Saturday, September 22, 2012

OGM : qu'a fait l'État ?


LE MONDE |
Lundi 1er mars, le Fonds stratégique d'investissement (FSI), organisme public détenu par l'Etat et la Caisse des dépôts, a décidé d'apporter 150 millions d'euros au capital de la coopérative agricole française Limagrain.

Shakespeare l'écrivait : "Les mauvaises nouvelles sont fatales à celui qui les apporte" (Antoine et Cléopâtre). Ainsi les critiques pleuvent-elles sur l'étude publiée par Gilles-Eric Séralini dans Food and Chemical Toxicology.

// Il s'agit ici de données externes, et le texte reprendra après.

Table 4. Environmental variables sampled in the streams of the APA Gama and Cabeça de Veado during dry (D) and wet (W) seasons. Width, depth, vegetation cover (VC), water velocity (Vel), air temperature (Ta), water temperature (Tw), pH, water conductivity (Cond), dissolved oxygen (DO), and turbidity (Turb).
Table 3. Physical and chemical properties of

Si la méthode et les moyens s'en révèlent à l'examen faibles, erronés, ou biaisés, ses conclusions - le potentiel cancérigène d'une alimentation transgénique - en seront démenties. Il est essentiel et normal que cet examen se déroule avec rigueur. Mais ce n'est qu'un aspect du problème.
Une question essentielle est de savoir pourquoi un chercheur de qualité, employé dans une structure publique, a été obligé de chercher des fonds auprès de fondations privées pour pouvoir mener en catimini une étude d'un intérêt général.
De savoir pourquoi, alors que les organismes génétiquement modifiés sont entrés dans le débat public depuis plus de quinze ans, suscitent une interrogation collective, entraînent des conséquences majeures en termes d'économie agricole, de savoir pourquoi, donc, les autorités publiques n'ont pas demandé à des chercheurs publics des études approfondies et neutres sur la nocivité des OGM.
Le Centre national de la recherche scientifique, l'Institut national de la recherche agronomique sont-ils dénués à ce point de biologistes et d'expérimentateurs, qu'il faille toujours s'en remettre aux études pilotées par Monsanto, Syngenta, Pioneer, et dont les données restent secrètes, au nom du "secret industriel" ?
Poser la question, c'est souligner la passivité du corps politique et de l'institution scientifique. On ne peut la comprendre que par la dérive de l'activité scientifique depuis une trentaine d'années. Elle était auparavant financée par les fonds publics, ce qui permettait une plus grande liberté à la recherche. Elle est maintenant, de plus en plus souvent, financée ou orientée par des entreprises qui ont peu d'intérêt pour les recherches non appliquées et négligent les effets des technologies qu'elles veulent commercialiser.
La "science" n'est plus indépendante - cela est net dans le domaine des biotechnologies végétales. Par son opération de communication médiatique, M. Séralini prend à témoin les citoyens de ce problème. Derrière les querelles scientifiques sur la nocivité de tel produit ou technologie se joue un drame qu'un Shakespeare pourrait mettre en scène : celui du rapport entre l'argent et la vérité.